→ **WHAT IS REQUIRED**: Transcribe the entries below with complete accuracy, excluding the pictures.

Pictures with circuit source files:
━━━━━━━━━━

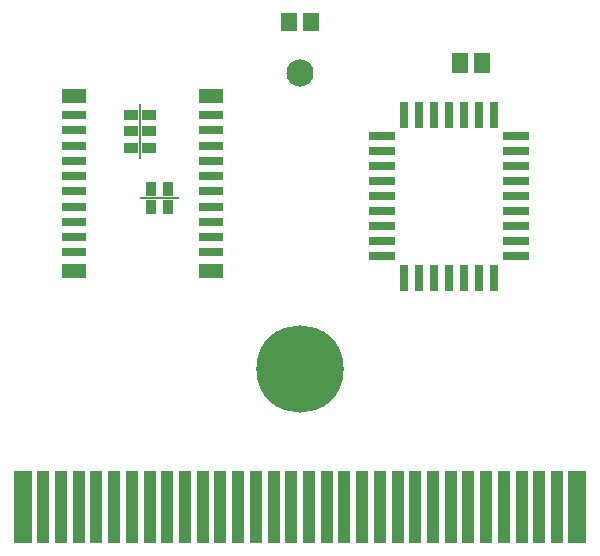
<source format=gbr>
G04 EAGLE Gerber RS-274X export*
G75*
%MOMM*%
%FSLAX34Y34*%
%LPD*%
%INSoldermask Top*%
%IPPOS*%
%AMOC8*
5,1,8,0,0,1.08239X$1,22.5*%
G01*
%ADD10C,7.300000*%
%ADD11C,2.200000*%
%ADD12C,7.401600*%
%ADD13C,2.301600*%
%ADD14R,2.101600X1.301600*%
%ADD15R,2.101600X0.701600*%
%ADD16R,1.501600X6.101600*%
%ADD17R,1.101600X6.101600*%
%ADD18R,1.401600X1.701600*%
%ADD19R,0.701600X2.301600*%
%ADD20R,2.301600X0.701600*%
%ADD21R,1.401600X1.601600*%
%ADD22R,1.270000X0.863600*%
%ADD23R,0.152400X1.828800*%
%ADD24R,0.863600X1.270000*%
%ADD25R,1.828800X0.152400*%


D10*
X255000Y156500D03*
D11*
X255000Y407000D03*
D12*
X255000Y156500D03*
D13*
X255000Y407000D03*
D14*
X179500Y239500D03*
D15*
X179500Y255400D03*
X179500Y268300D03*
X179500Y281200D03*
X179500Y294100D03*
X179500Y307000D03*
X179500Y319900D03*
X179500Y332800D03*
X179500Y345700D03*
X179500Y358600D03*
X179500Y371500D03*
D14*
X179500Y387400D03*
X63500Y239500D03*
D15*
X63500Y255400D03*
X63500Y268300D03*
X63500Y281200D03*
X63500Y294100D03*
X63500Y307000D03*
X63500Y319900D03*
X63500Y332800D03*
X63500Y345700D03*
X63500Y358600D03*
X63500Y371500D03*
D14*
X63500Y387400D03*
D16*
X20500Y40000D03*
D17*
X37500Y40000D03*
X67500Y40000D03*
X82500Y40000D03*
X97500Y40000D03*
X112500Y40000D03*
X127500Y40000D03*
X142500Y40000D03*
X157500Y40000D03*
X172500Y40000D03*
X187500Y40000D03*
X202500Y40000D03*
X217500Y40000D03*
X232500Y40000D03*
X247500Y40000D03*
X262500Y40000D03*
X277500Y40000D03*
X292500Y40000D03*
X307500Y40000D03*
X322500Y40000D03*
X52500Y40000D03*
X337500Y40000D03*
X352500Y40000D03*
X367500Y40000D03*
X382500Y40000D03*
X397500Y40000D03*
X412500Y40000D03*
X427500Y40000D03*
X442500Y40000D03*
X457500Y40000D03*
X472500Y40000D03*
D16*
X489500Y40000D03*
D18*
X409300Y415800D03*
X390300Y415800D03*
D19*
X381000Y372000D03*
X368300Y372000D03*
X355600Y372000D03*
X342900Y372000D03*
D20*
X324000Y341100D03*
X324000Y328400D03*
X324000Y315700D03*
X324000Y303000D03*
X324000Y290300D03*
X324000Y277600D03*
X324000Y264900D03*
X324000Y353800D03*
X324000Y252200D03*
D19*
X342900Y234000D03*
X355600Y234000D03*
X368300Y234000D03*
X381000Y234000D03*
X393700Y234000D03*
X406400Y234000D03*
X419100Y234000D03*
D20*
X438000Y252200D03*
X438000Y264900D03*
X438000Y277600D03*
X438000Y290300D03*
X438000Y303000D03*
X438000Y315700D03*
X438000Y328400D03*
X438000Y341100D03*
X438000Y353800D03*
D19*
X419100Y372000D03*
X406400Y372000D03*
X393700Y372000D03*
D21*
X264500Y450000D03*
X245500Y450000D03*
D22*
X111380Y372000D03*
X126620Y372000D03*
D23*
X119000Y372000D03*
D22*
X111380Y358000D03*
X126620Y358000D03*
D23*
X119000Y358000D03*
D22*
X111380Y344000D03*
X126620Y344000D03*
D23*
X119000Y344000D03*
D24*
X143380Y308620D03*
X143380Y293380D03*
D25*
X143380Y301000D03*
D24*
X128380Y308620D03*
X128380Y293380D03*
D25*
X128380Y301000D03*
M02*

</source>
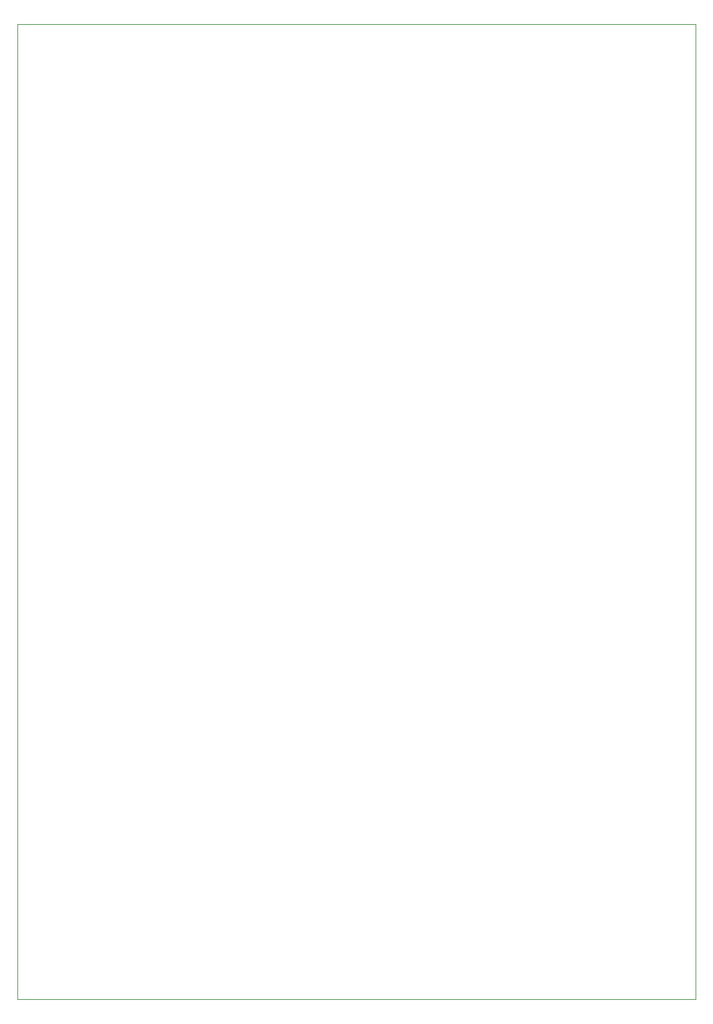
<source format=gbr>
G04 #@! TF.GenerationSoftware,KiCad,Pcbnew,(5.1.2)-2*
G04 #@! TF.CreationDate,2021-03-17T00:24:42+02:00*
G04 #@! TF.ProjectId,extension_board,65787465-6e73-4696-9f6e-5f626f617264,rev?*
G04 #@! TF.SameCoordinates,Original*
G04 #@! TF.FileFunction,Profile,NP*
%FSLAX46Y46*%
G04 Gerber Fmt 4.6, Leading zero omitted, Abs format (unit mm)*
G04 Created by KiCad (PCBNEW (5.1.2)-2) date 2021-03-17 00:24:42*
%MOMM*%
%LPD*%
G04 APERTURE LIST*
%ADD10C,0.050000*%
G04 APERTURE END LIST*
D10*
X-48260000Y-34925000D02*
X-48260000Y-38354000D01*
X37465000Y-34925000D02*
X-48260000Y-34925000D01*
X37465000Y-158115000D02*
X37465000Y-34925000D01*
X-48260000Y-158115000D02*
X37465000Y-158115000D01*
X-48260000Y-38354000D02*
X-48260000Y-158115000D01*
M02*

</source>
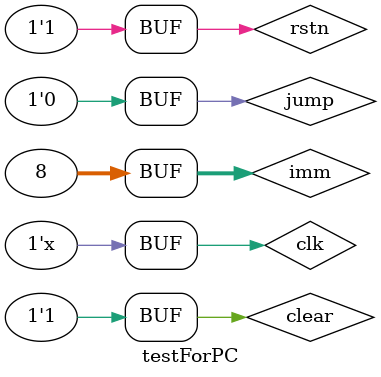
<source format=v>
`timescale 1ns / 1ps


module testForPC;

wire [31:0] nowPc;
wire [31:0] instruct;
wire [31:0] nextPc;
reg clk;
reg rstn;
reg clear;
reg jump;
reg [31:0] imm;
initial begin
    clk=0;
    rstn=0;
    jump=0;
    #10
    rstn=1'b1;
    clear=1'b1;

    #10 
    jump=1'b1;
    imm=32'b0000_0000_0000_0000_0000_0000_0000_1000;

    #10
    jump=0;
end
always #10 clk=~clk;

    pcAdder pcAdder0(
        .nowPc(nowPc),
        .nextPc(nextPc),
        .clear(clear),
        .jump(jump),
        .imm(imm)
    );
    instMem instMem0(
        .clear(clear),
        .address(nowPc),
        .instruct(instruct)
    );
    PC PC(
        .rstn(rstn),
        .clk(clk),
        .nextPc(nextPc),
        .nowPc(nowPc)
    );
endmodule

</source>
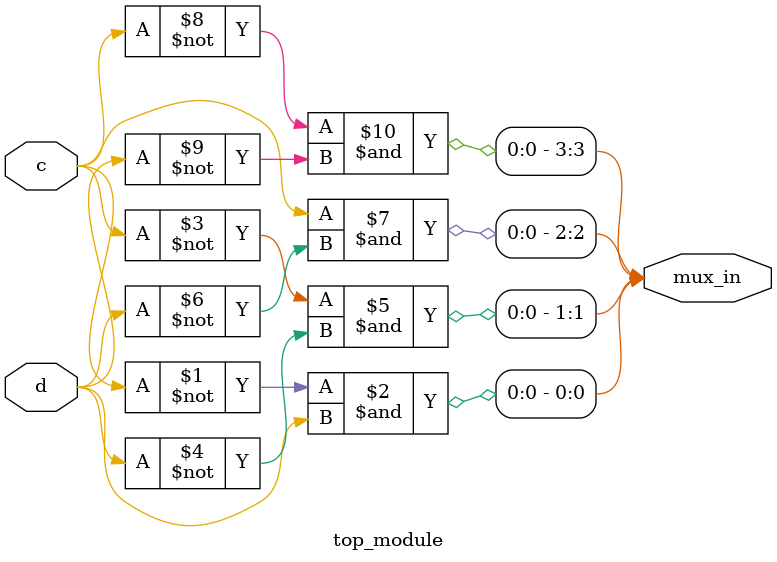
<source format=sv>
module top_module (
	input c,
	input d,
	output [3:0] mux_in
);

assign mux_in[0] = ~c & d;
assign mux_in[1] = ~c & ~d;
assign mux_in[2] = c & ~d;
assign mux_in[3] = ~c & ~d;

endmodule

</source>
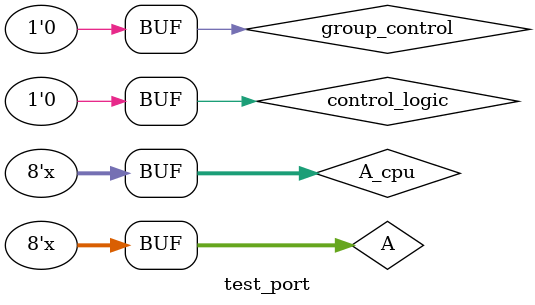
<source format=v>
`timescale 1ns / 1ps
module Port_A(
inout  [7:0] A,
inout  [7:0] A_cpu,
input group_control,// control on or out
input control_logic // to activate the port
    );
	 
	 /*
	 A is the wire connected to IO device 
	 A_CPU is the wire connected to the internal bus 
	 group_control is responable for making port input "1" or output "if 0"
	 control logic is responsable for enable the port " if 1" or not "if 0" 
	 
	 */
assign A = (!control_logic)? 8'bzzzz_zzzz : (!group_control)? A_cpu: 8'bzzzz_zzzz; // if group_control = 0 A is output
assign A_cpu = (!control_logic)? 8'bzzzz_zzzz: (group_control)? A: 8'bzzzz_zzzz; // if control_group = 0 "reset" then A is input . if group_control = 1 A input  

endmodule



module test_port();


wire [7:0] A,A_cpu;
reg group_control,control_logic;


 
 assign A=(group_control)? 8'd20:8'bzzzz_zzzz;
 assign A_cpu=(group_control)?8'bzzzz_zzzz:(!control_logic)? A : 8'd30;
 
 initial
 begin
 control_logic <=1'b1;
 group_control=1'b1;
 #10      //A= 20 //A_cpu =20
 
 group_control=1'b0;
 #10 //both 30


control_logic <=1'b0;
 group_control=1'b1;
 #10
 
 group_control=1'b0; 
 
 
 end
	 
 Port_A  Port1(A,A_cpu,group_control,control_logic);

 	 


endmodule
</source>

━━━━━━━━━━

→ **REPLY**:
<source format=gbr>
G04 EAGLE Gerber RS-274X export*
G75*
%MOMM*%
%FSLAX34Y34*%
%LPD*%
%INSoldermask Top*%
%IPPOS*%
%AMOC8*
5,1,8,0,0,1.08239X$1,22.5*%
G01*
%ADD10C,7.300000*%
%ADD11C,2.200000*%
%ADD12C,7.401600*%
%ADD13C,2.301600*%
%ADD14R,2.101600X1.301600*%
%ADD15R,2.101600X0.701600*%
%ADD16R,1.501600X6.101600*%
%ADD17R,1.101600X6.101600*%
%ADD18R,1.401600X1.701600*%
%ADD19R,0.701600X2.301600*%
%ADD20R,2.301600X0.701600*%
%ADD21R,1.401600X1.601600*%
%ADD22R,1.270000X0.863600*%
%ADD23R,0.152400X1.828800*%
%ADD24R,0.863600X1.270000*%
%ADD25R,1.828800X0.152400*%


D10*
X255000Y156500D03*
D11*
X255000Y407000D03*
D12*
X255000Y156500D03*
D13*
X255000Y407000D03*
D14*
X179500Y239500D03*
D15*
X179500Y255400D03*
X179500Y268300D03*
X179500Y281200D03*
X179500Y294100D03*
X179500Y307000D03*
X179500Y319900D03*
X179500Y332800D03*
X179500Y345700D03*
X179500Y358600D03*
X179500Y371500D03*
D14*
X179500Y387400D03*
X63500Y239500D03*
D15*
X63500Y255400D03*
X63500Y268300D03*
X63500Y281200D03*
X63500Y294100D03*
X63500Y307000D03*
X63500Y319900D03*
X63500Y332800D03*
X63500Y345700D03*
X63500Y358600D03*
X63500Y371500D03*
D14*
X63500Y387400D03*
D16*
X20500Y40000D03*
D17*
X37500Y40000D03*
X67500Y40000D03*
X82500Y40000D03*
X97500Y40000D03*
X112500Y40000D03*
X127500Y40000D03*
X142500Y40000D03*
X157500Y40000D03*
X172500Y40000D03*
X187500Y40000D03*
X202500Y40000D03*
X217500Y40000D03*
X232500Y40000D03*
X247500Y40000D03*
X262500Y40000D03*
X277500Y40000D03*
X292500Y40000D03*
X307500Y40000D03*
X322500Y40000D03*
X52500Y40000D03*
X337500Y40000D03*
X352500Y40000D03*
X367500Y40000D03*
X382500Y40000D03*
X397500Y40000D03*
X412500Y40000D03*
X427500Y40000D03*
X442500Y40000D03*
X457500Y40000D03*
X472500Y40000D03*
D16*
X489500Y40000D03*
D18*
X409300Y415800D03*
X390300Y415800D03*
D19*
X381000Y372000D03*
X368300Y372000D03*
X355600Y372000D03*
X342900Y372000D03*
D20*
X324000Y341100D03*
X324000Y328400D03*
X324000Y315700D03*
X324000Y303000D03*
X324000Y290300D03*
X324000Y277600D03*
X324000Y264900D03*
X324000Y353800D03*
X324000Y252200D03*
D19*
X342900Y234000D03*
X355600Y234000D03*
X368300Y234000D03*
X381000Y234000D03*
X393700Y234000D03*
X406400Y234000D03*
X419100Y234000D03*
D20*
X438000Y252200D03*
X438000Y264900D03*
X438000Y277600D03*
X438000Y290300D03*
X438000Y303000D03*
X438000Y315700D03*
X438000Y328400D03*
X438000Y341100D03*
X438000Y353800D03*
D19*
X419100Y372000D03*
X406400Y372000D03*
X393700Y372000D03*
D21*
X264500Y450000D03*
X245500Y450000D03*
D22*
X111380Y372000D03*
X126620Y372000D03*
D23*
X119000Y372000D03*
D22*
X111380Y358000D03*
X126620Y358000D03*
D23*
X119000Y358000D03*
D22*
X111380Y344000D03*
X126620Y344000D03*
D23*
X119000Y344000D03*
D24*
X143380Y308620D03*
X143380Y293380D03*
D25*
X143380Y301000D03*
D24*
X128380Y308620D03*
X128380Y293380D03*
D25*
X128380Y301000D03*
M02*

</source>
<source format=gbr>
G04 #@! TF.GenerationSoftware,KiCad,Pcbnew,(5.1.2)-2*
G04 #@! TF.CreationDate,2021-03-17T00:24:42+02:00*
G04 #@! TF.ProjectId,extension_board,65787465-6e73-4696-9f6e-5f626f617264,rev?*
G04 #@! TF.SameCoordinates,Original*
G04 #@! TF.FileFunction,Profile,NP*
%FSLAX46Y46*%
G04 Gerber Fmt 4.6, Leading zero omitted, Abs format (unit mm)*
G04 Created by KiCad (PCBNEW (5.1.2)-2) date 2021-03-17 00:24:42*
%MOMM*%
%LPD*%
G04 APERTURE LIST*
%ADD10C,0.050000*%
G04 APERTURE END LIST*
D10*
X-48260000Y-34925000D02*
X-48260000Y-38354000D01*
X37465000Y-34925000D02*
X-48260000Y-34925000D01*
X37465000Y-158115000D02*
X37465000Y-34925000D01*
X-48260000Y-158115000D02*
X37465000Y-158115000D01*
X-48260000Y-38354000D02*
X-48260000Y-158115000D01*
M02*

</source>
<source format=v>
`timescale 1ns / 1ps


module testForPC;

wire [31:0] nowPc;
wire [31:0] instruct;
wire [31:0] nextPc;
reg clk;
reg rstn;
reg clear;
reg jump;
reg [31:0] imm;
initial begin
    clk=0;
    rstn=0;
    jump=0;
    #10
    rstn=1'b1;
    clear=1'b1;

    #10 
    jump=1'b1;
    imm=32'b0000_0000_0000_0000_0000_0000_0000_1000;

    #10
    jump=0;
end
always #10 clk=~clk;

    pcAdder pcAdder0(
        .nowPc(nowPc),
        .nextPc(nextPc),
        .clear(clear),
        .jump(jump),
        .imm(imm)
    );
    instMem instMem0(
        .clear(clear),
        .address(nowPc),
        .instruct(instruct)
    );
    PC PC(
        .rstn(rstn),
        .clk(clk),
        .nextPc(nextPc),
        .nowPc(nowPc)
    );
endmodule

</source>
<source format=sv>
module top_module (
	input c,
	input d,
	output [3:0] mux_in
);

assign mux_in[0] = ~c & d;
assign mux_in[1] = ~c & ~d;
assign mux_in[2] = c & ~d;
assign mux_in[3] = ~c & ~d;

endmodule

</source>
<source format=v>
`timescale 1ns / 1ps
module Port_A(
inout  [7:0] A,
inout  [7:0] A_cpu,
input group_control,// control on or out
input control_logic // to activate the port
    );
	 
	 /*
	 A is the wire connected to IO device 
	 A_CPU is the wire connected to the internal bus 
	 group_control is responable for making port input "1" or output "if 0"
	 control logic is responsable for enable the port " if 1" or not "if 0" 
	 
	 */
assign A = (!control_logic)? 8'bzzzz_zzzz : (!group_control)? A_cpu: 8'bzzzz_zzzz; // if group_control = 0 A is output
assign A_cpu = (!control_logic)? 8'bzzzz_zzzz: (group_control)? A: 8'bzzzz_zzzz; // if control_group = 0 "reset" then A is input . if group_control = 1 A input  

endmodule



module test_port();


wire [7:0] A,A_cpu;
reg group_control,control_logic;


 
 assign A=(group_control)? 8'd20:8'bzzzz_zzzz;
 assign A_cpu=(group_control)?8'bzzzz_zzzz:(!control_logic)? A : 8'd30;
 
 initial
 begin
 control_logic <=1'b1;
 group_control=1'b1;
 #10      //A= 20 //A_cpu =20
 
 group_control=1'b0;
 #10 //both 30


control_logic <=1'b0;
 group_control=1'b1;
 #10
 
 group_control=1'b0; 
 
 
 end
	 
 Port_A  Port1(A,A_cpu,group_control,control_logic);

 	 


endmodule
</source>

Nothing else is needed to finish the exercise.